- _WORK ORDER_:
All lines from the one containing "RECENT POSTS" down to the one containing "Pentingnya Menerapkan Disiplin", both ends included, are to be given again exactly; omit the rest of the listing below.

- _AVAILABLE DATA_:
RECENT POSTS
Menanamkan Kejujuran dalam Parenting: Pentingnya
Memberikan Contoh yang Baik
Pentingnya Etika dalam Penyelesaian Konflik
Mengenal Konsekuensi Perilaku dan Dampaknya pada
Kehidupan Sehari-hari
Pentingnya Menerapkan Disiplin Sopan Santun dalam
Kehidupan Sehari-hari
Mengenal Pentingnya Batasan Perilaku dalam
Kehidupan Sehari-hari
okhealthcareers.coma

==

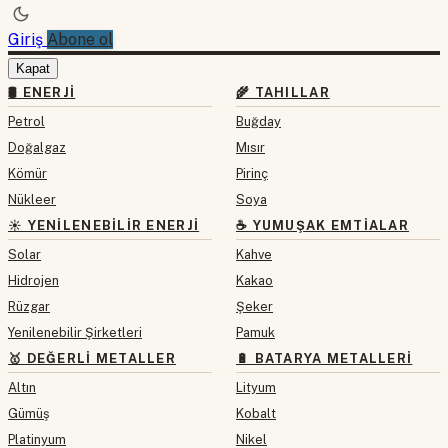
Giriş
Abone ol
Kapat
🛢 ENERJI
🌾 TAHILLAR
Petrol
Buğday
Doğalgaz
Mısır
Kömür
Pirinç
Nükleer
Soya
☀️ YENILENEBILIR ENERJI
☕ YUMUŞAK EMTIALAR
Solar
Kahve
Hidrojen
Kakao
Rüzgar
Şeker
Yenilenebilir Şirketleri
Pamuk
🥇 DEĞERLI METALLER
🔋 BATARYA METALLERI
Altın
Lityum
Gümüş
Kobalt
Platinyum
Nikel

==

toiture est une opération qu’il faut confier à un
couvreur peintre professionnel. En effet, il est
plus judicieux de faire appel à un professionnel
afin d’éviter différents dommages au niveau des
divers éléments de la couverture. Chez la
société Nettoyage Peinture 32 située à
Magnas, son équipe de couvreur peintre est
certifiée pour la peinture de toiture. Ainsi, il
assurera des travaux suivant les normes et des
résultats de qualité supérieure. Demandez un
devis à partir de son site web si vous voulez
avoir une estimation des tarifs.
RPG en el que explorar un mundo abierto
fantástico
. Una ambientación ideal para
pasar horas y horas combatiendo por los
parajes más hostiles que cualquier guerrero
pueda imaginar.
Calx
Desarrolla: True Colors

- _YOUR RESPONSE_:
RECENT POSTS
Menanamkan Kejujuran dalam Parenting: Pentingnya
Memberikan Contoh yang Baik
Pentingnya Etika dalam Penyelesaian Konflik
Mengenal Konsekuensi Perilaku dan Dampaknya pada
Kehidupan Sehari-hari
Pentingnya Menerapkan Disiplin Sopan Santun dalam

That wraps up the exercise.